For more than 25 years I have watched the church in its attitude toward labor and I know it is the enemy of the toilers and strives and strains to keep them in industrial bondage. The freedom of the working class will mean the end of the church as we know it today. It will simply be out of a job.

During the Chicago strikes the priests and preachers grew hysterically violent in demanding the shooting and hanging of the strikers in the name of the meek and merciful Jesus. All denominations melted into one and all the ministers were likewise a unit in defense of the corporations and denunciation and damnation of the strikers.

There is something almost melancholy in seeing a meek, sad-eyed, dyspepsic preacher suddenly grow fierce and bloodthirsty. It seems strange, but it is easily accounted for. The priest is simply the echo of the capitalist. if he declines the function he ceases to preach.

In every labor strike I have ever known the church and those who speak for it have lined up solidly with the corporations. This has been and must be the attitude of the church whose priests now direct its fiery fulmination against socialism at Buffalo.

Through all the centuries the church has been the handmaid of tyranny and oppression–there she stands today, red with impotent rage because socialism has stripped her of her mask and challenged her to do her worst. Can the church extinguish the socialist movement? Can a bat snuff out the sun? It is high time the working class were opening their eyes, time that they were discarding the sacred (?) symbols of superstition and proclaiming their royal right to represent themselves without the vulgar and impertinent intervention of priests who are but the emissaries of their oppressors and exploiters.
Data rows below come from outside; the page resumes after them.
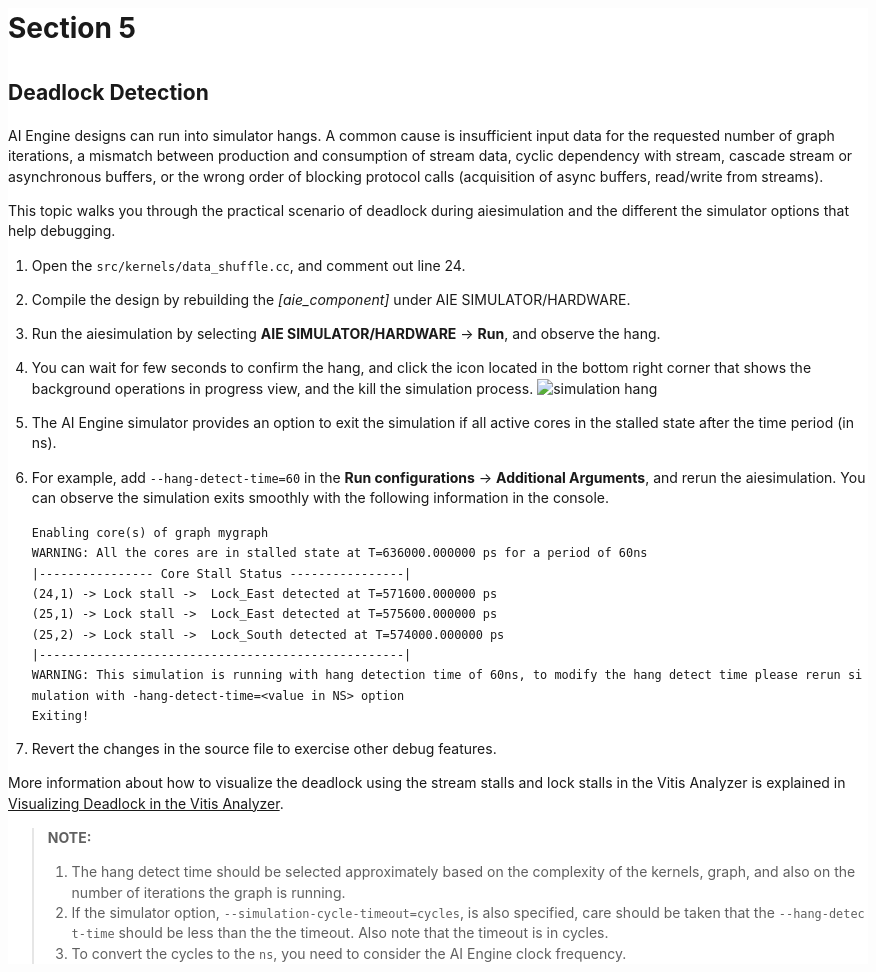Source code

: # Section 5

## Deadlock Detection

AI Engine designs can run into simulator hangs. A common cause is insufficient input data for the requested number of graph iterations, a mismatch between production and consumption of stream data, cyclic dependency with stream, cascade stream or asynchronous buffers, or the wrong order of blocking protocol calls (acquisition of async buffers, read/write from streams).

This topic walks you through the practical scenario of deadlock during aiesimulation and the different the simulator options that help debugging.

1. Open the `src/kernels/data_shuffle.cc`, and comment out line 24.
2. Compile the design by rebuilding the *[aie_component]* under AIE SIMULATOR/HARDWARE.
3. Run the aiesimulation by selecting **AIE SIMULATOR/HARDWARE** → **Run**, and observe the hang.
4. You can wait for few seconds to confirm the hang, and click the icon located in the bottom right corner that shows the background operations in progress view, and the kill the simulation process.
![simulation hang](./Images/simulation_hang.PNG)
5. The AI Engine simulator provides an option to exit the simulation if all active cores in the stalled state after the time period (in ns).
6. For example, add `--hang-detect-time=60` in the **Run configurations** -> **Additional Arguments**, and rerun the aiesimulation. You can observe the simulation exits smoothly with the following information in the console.

   ```
   Enabling core(s) of graph mygraph
   WARNING: All the cores are in stalled state at T=636000.000000 ps for a period of 60ns
   |---------------- Core Stall Status ----------------|
   (24,1) -> Lock stall ->  Lock_East detected at T=571600.000000 ps
   (25,1) -> Lock stall ->  Lock_East detected at T=575600.000000 ps
   (25,2) -> Lock stall ->  Lock_South detected at T=574000.000000 ps
   |---------------------------------------------------|
   WARNING: This simulation is running with hang detection time of 60ns, to modify the hang detect time please rerun simulation with -hang-detect-time=<value in NS> option 
   Exiting!
   ```

7. Revert the changes in the source file to exercise other debug features.

More information about how to visualize the deadlock using the stream stalls and lock stalls in the Vitis Analyzer is explained in [Visualizing Deadlock in the Vitis Analyzer](./README.md#Visualizing-deadlock-in-the-Vitis-Analyzer).

 > **NOTE:**
 >
 >1. The hang detect time should be selected approximately based on the complexity of the kernels, graph, and also on the number of iterations the graph is running.
 >2. If the simulator option, `--simulation-cycle-timeout=cycles`, is also specified, care should be taken that the `--hang-detect-time` should be less than the the timeout. Also note that the timeout is in cycles.
 >3. To convert the cycles to the `ns`, you need to consider the AI Engine clock frequency.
They are no longer children to be scared by nursery goblins. They are growing up to manhood and as they climb the heights the dawn of socialism lights their way–its holy fires glow in their eyes and they can see as never before the glorious goal of freedom. They are now beginning to understand the reason why their enemies are deified and their friends are damned. They see the church as the fort and buttress of the ruling robbers of society.

They hear the preachers in one voice denounce George Herron–a man so pure of heart and lofty of conception and conviction that he walks barefooted through the fire rather than disobey the command of conscience. And yet the Christian clergy at the behest of their capitalist masters poured out a tirade of foul calumny that would have blushed the devil–and this for no other reason than he was a socialist, a true friend of the working class.

The Buffalo preachers may spare their subsidized wrath. The socialist movement scorns their puny protest and defies their tottering power. The dark and dead ages of the past belong to the church–their living future belongs to socialism.

The Social Democratic Herald began as the Social Democrat. The Social Democrat was the paper of Eugene Debs’ pioneering industrial union, the American Railway Union. Begun in 1894 as the Railway Times, in July of 1897 it was renamed The Social Democrat and served as the paper of the Chicago based Social Democratic Party. First published in Terre Haute and then Chicago, the paper was produced weekly. After a split with Utopians who retained the paper, Debs’ published The Social Democratic Herald. When they joined with the Springfield, Massachusetts based Social Democratic Party in 1901, the Socialist Party was born. Victor Berger took over the paper in 1901 and moved it Milwaukee where it ran until 1913.